▶ _SUPPLIED PASSAGE_
☆ ☆ ☆ ☆
I'm with you on this and allot of people feel the same way. The problem is all the equipment in the world won't bale enough hay to survive a serious drought year. We had people with good hay equipment waiting in line for 4-5 hours at the salebarn last year. Can't plan for everything so we try our best to mitigate the risk. Remember we're always 30 days away from a drought.
 
A drought here in the UP is different than a drought other places.

Last year was our worst drought in recorded history and we still made 60% of normal hay crop. Even in a drought we get nightly dew which helps carry us along.
 
I'm with you on this and allot of people feel the same way. The problem is all the equipment in the world won't bale enough hay to survive a serious drought year. We had people with good hay equipment waiting in line for 4-5 hours at the salebarn last year. Can't plan for everything so we try our best to mitigate the risk. Remember we're always 30 days away from a drought.

With my situation, if i made my own hay I would have more than I need even in a drought. Normal years I would have to sell quite a bit of hay. Half my grass is in a hayfield and the other half is pasture. I stock only for what I can graze on the pastures for at least 6-8 months and plan on feeding hay the other months.

We experienced d3/4 drought this summer and while i am shorter on hay this year, I think I will get by and I am only getting 1/3 of my hayfield because I do it on shares.

We usually get 40+ inches of rain annually though and a drought here is not normal and is different than what some experience. Mainly, ours does not last long and is not common.

I would love to fence the hayfield and graze it and pastures and buy hay but two problems I run into with that is finding hay and my hayfield is bottom land and is pretty wet at certain times of the year which limits grazing some unless I want my field tore up. If I could find the hay I would likely graze the hayfield when I can and graze the pastures when I can't.
 
Geez, I hate to be the turd in the punchbowl guy and end this thread, cause it's a good one, but I think the answer is "it depends" That's the answer to so many things in life.....

Where you're located, how many fields you have use of, how much help you have, how many cows you have, how able bodied you are, how committed are you? The list goes on forever.

I have 30 head of beefers with a max size of 45 is all I will grow to. I make all my own hay (400 rounds) and sell 120ish. I hay about 100 acres split between about 12 fields (that seems to be growing every year cause no one in my area seems to want to hay. (maybe they are smarter than me, ha) Also I am in an area where there might only be 4 or 5 cattle operations in the town.

I would guess I have around 150k worth of equipment (all paid for), but my thought is if you buy quality equipment and take care of it, when you sell, you will get a lot of that money back.

Heck, I paid 4300 for a 1980 40 series Deere with 4500 hours on it 25 years ago. 2wd/loader. That tractor has 9000 hours on it. I bet I could get as much, as I paid for it if I sold now...

Farmers are the richest folks in the world, we just don't realize it until we sell...
 
A drought here in the UP is different than a drought other places.
☆ ☆ ☆ ☆
(Dataset entries)
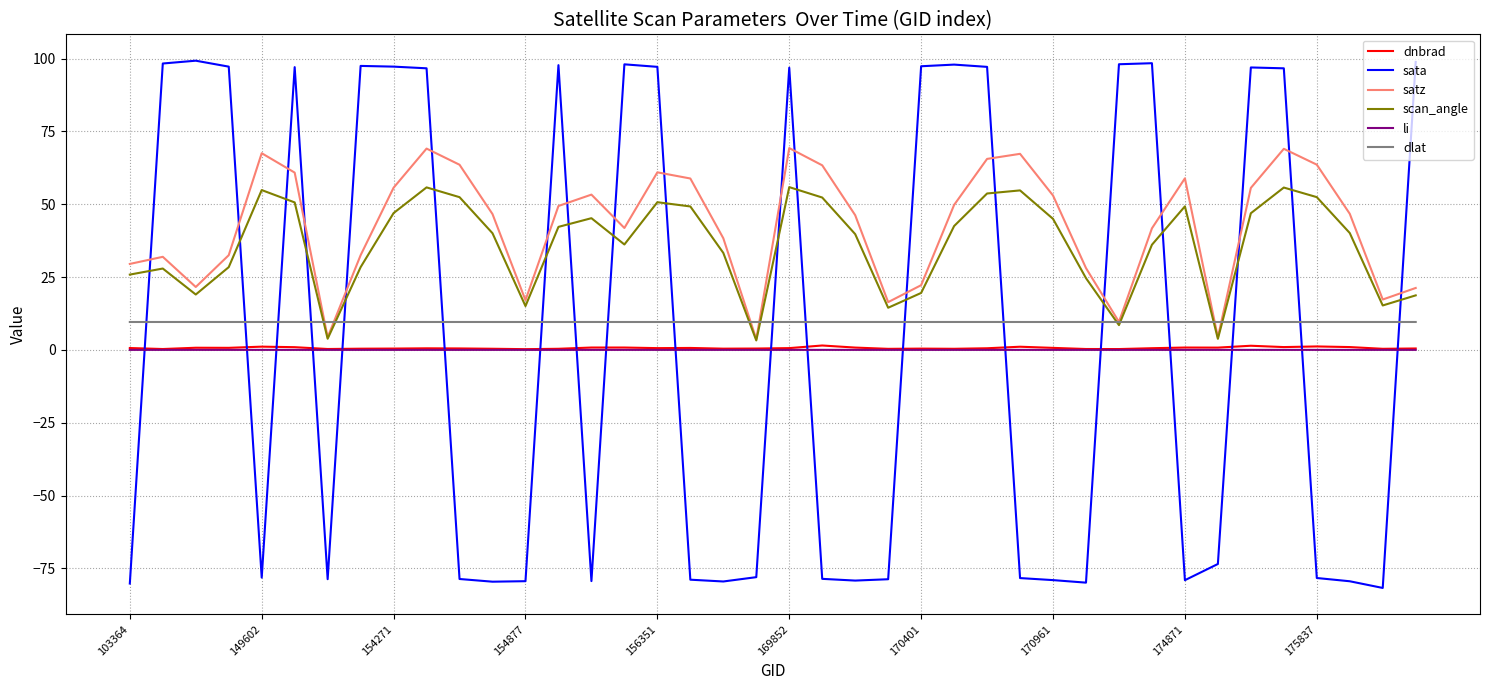

True or false: satz and sata intersect in this chart.

True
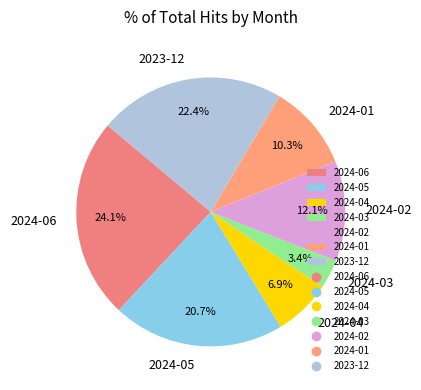

Which has a higher value, 2024-06 or 2024-02?

2024-06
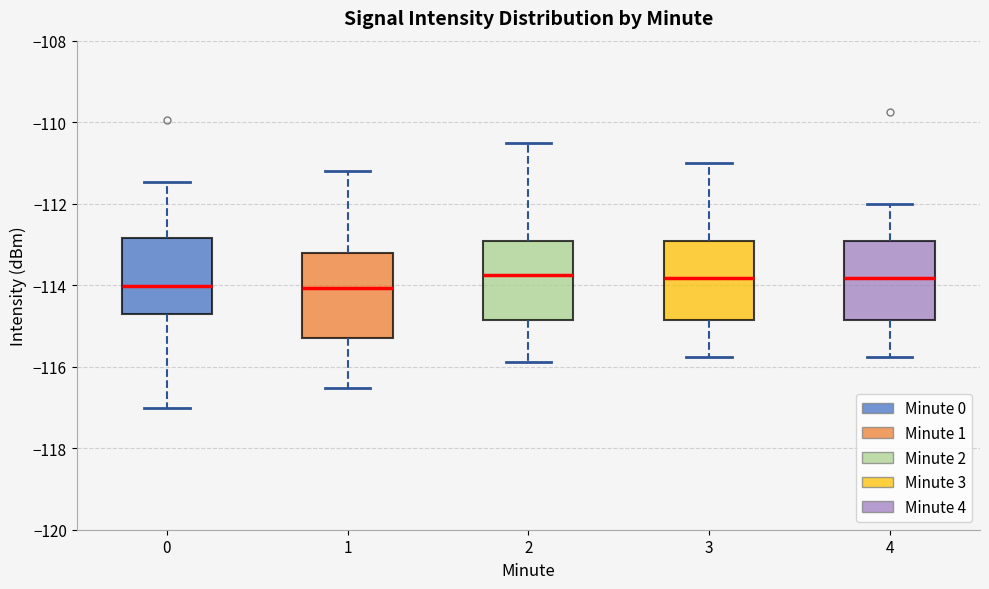

Reading left to right, transcribe this box plot: for each box, give where its median line is, the range the box spans, and where its two whiskers end, as read against the y-axis. The values are not printed on the chart, so give them approximately, as read against the axis.

0: median -114.0, box -114.8 to -112.8, whiskers -117.0 to -111.4
1: median -114.0, box -115.2 to -113.2, whiskers -116.6 to -111.2
2: median -113.8, box -114.8 to -113.0, whiskers -115.8 to -110.4
3: median -113.8, box -114.8 to -113.0, whiskers -115.8 to -111.0
4: median -113.8, box -114.8 to -113.0, whiskers -115.8 to -112.0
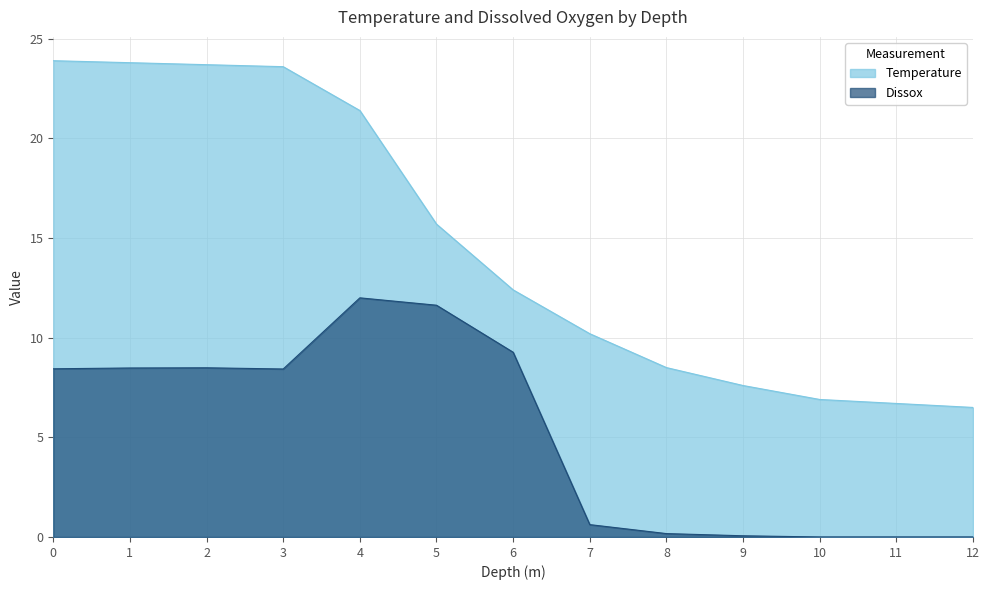

Where is Dissox nearest to the value 6?

3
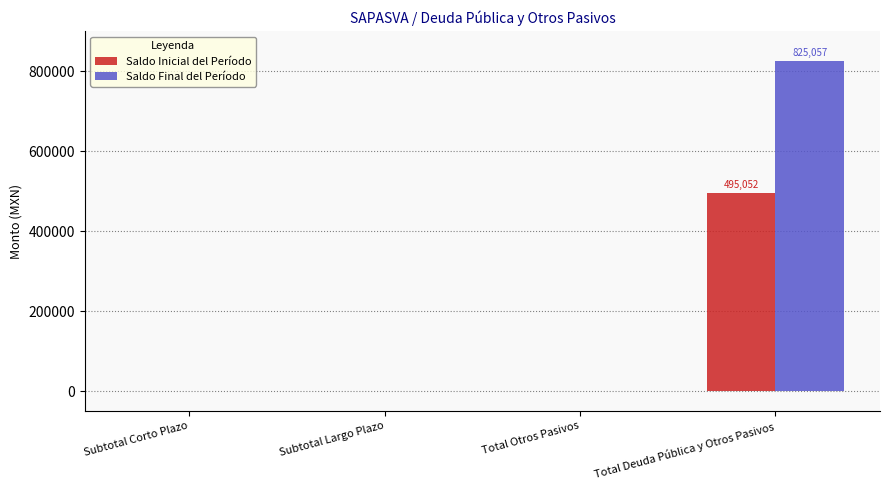

What are all the series names shown in the legend?

Saldo Inicial del Período, Saldo Final del Período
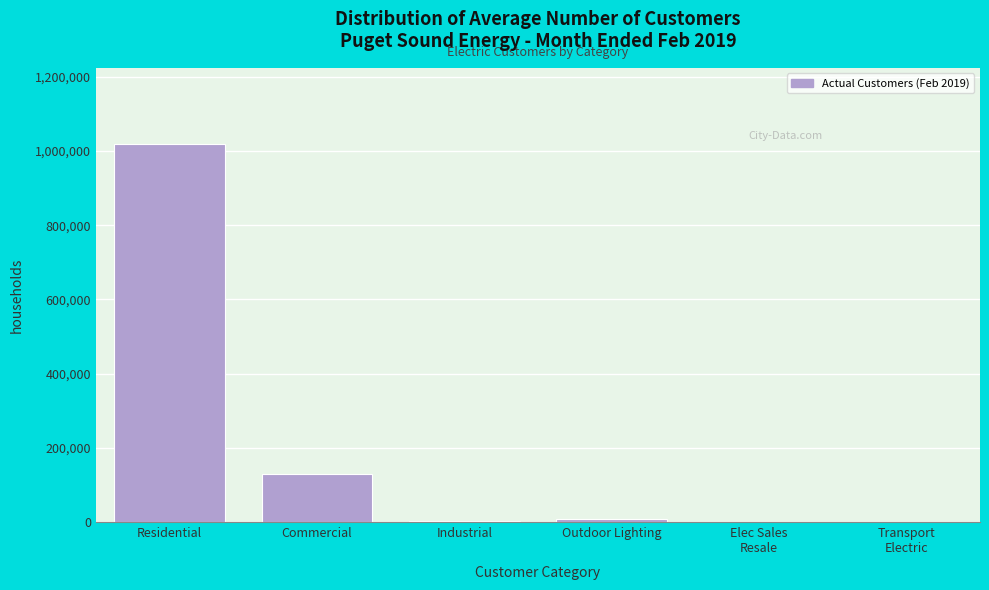

What is the change in value from Residential to Commercial?

-890959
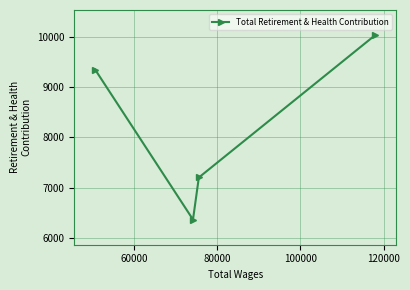

What is the value of the 4th point from the left?

10031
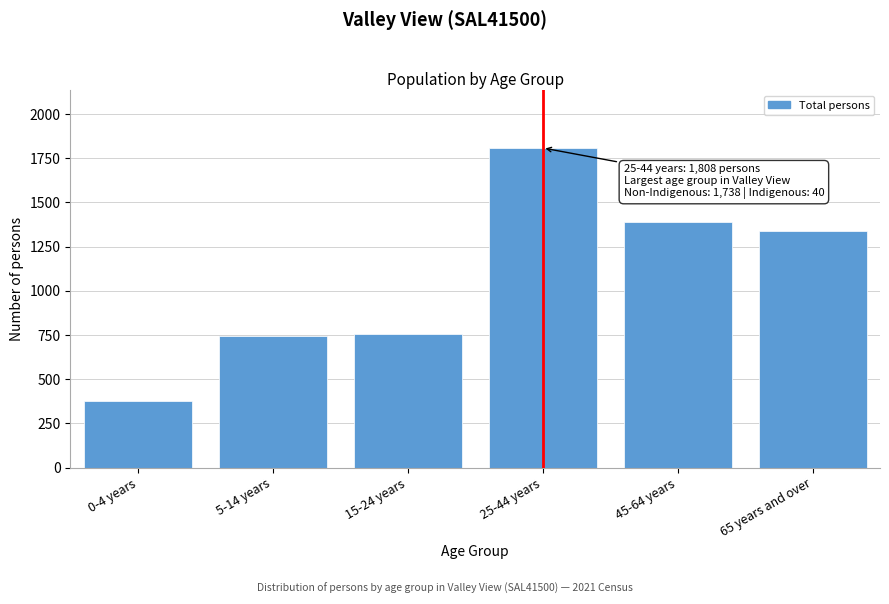

Reading left to right, transcribe all the data shown in this chart.

375	742	757	1808	1389	1339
☆ ☆ ☆ ☆
▶ _EXPLORE THE MATERIAL_
[a] In the forum thread on hay and drought, what share of a normal hay crop was still made during the worst drought in recorded history in the UP?
[b] Set down everything in the forum thread on hay and drought from "Where you're located, how" down to "in the town.".
[c] Extend the forum thread on hay and drought, picking up after its final sentence.
The rows are separate material, unconnected to the forum thread on hay and drought.

▶ _ANSWERS FOR THE EXERCISE_
[a] 60% of a normal hay crop.

[b]
Where you're located, how many fields you have use of, how much help you have, how many cows you have, how able bodied you are, how committed are you? The list goes on forever.

I have 30 head of beefers with a max size of 45 is all I will grow to. I make all my own hay (400 rounds) and sell 120ish. I hay about 100 acres split between about 12 fields (that seems to be growing every year cause no one in my area seems to want to hay. (maybe they are smarter than me, ha) Also I am in an area where there might only be 4 or 5 cattle operations in the town.

[c]
Last year was our worst drought in recorded history and we still made 60% of normal hay crop. Even in a drought we get nightly dew which helps carry us along.
That is very true. This year we were still in a drought from last year. Some of us got some good rain in one month and made hay. Some people did not. When it goes dry, you do not make any hay, neither does your neighbor, or likely any one in the area. If you are hay dependent, you will be paying up on $75-100 per bale trucked in and it is likely trash. Good coastal or Tifton or any thing like that will be around $100.

The people that acted like they were offended because I wouldn't sell them the junk hay went and bought milo stubble or some thing like that for like $80 a bale. You will starve your cows and your bank account doing stuff like that.
 
If you were in Western KY in 2007 with cattle, so was I. That is the dryest and worst drought I can remember (at least when I have fooled with cattle). My grandad was lucky to have a good buddy with a lot of acreage and a surplus hay crop. We had to make the same round trip hauling hay every weekend from Earlington to Kelly to feed cattle all winter.

That is one reason I elect to make hay, I would rather have surplus from myself vs having to dry all over the country trying to find it in a drought year. We really only got one cutting this year in East TN, but luckily I don't need a lot as I'm just starting my herd.
@clarkmorefarm. I'm in the Sinking Fork community, not far from Kelly. 2007 was a gamechanger. Disastrous freeze at Easter, then a 1" rain event between May 1 and Nov 30. It put a lot of small, and older producers out of the cattle business. Most of those over 50 never came back... and when they started getting $250/acre cash rent from crop farmers and the fences and woodlots came down, I knew the cows weren't coming back. Small-time grazers couldn't afford the pasture rents.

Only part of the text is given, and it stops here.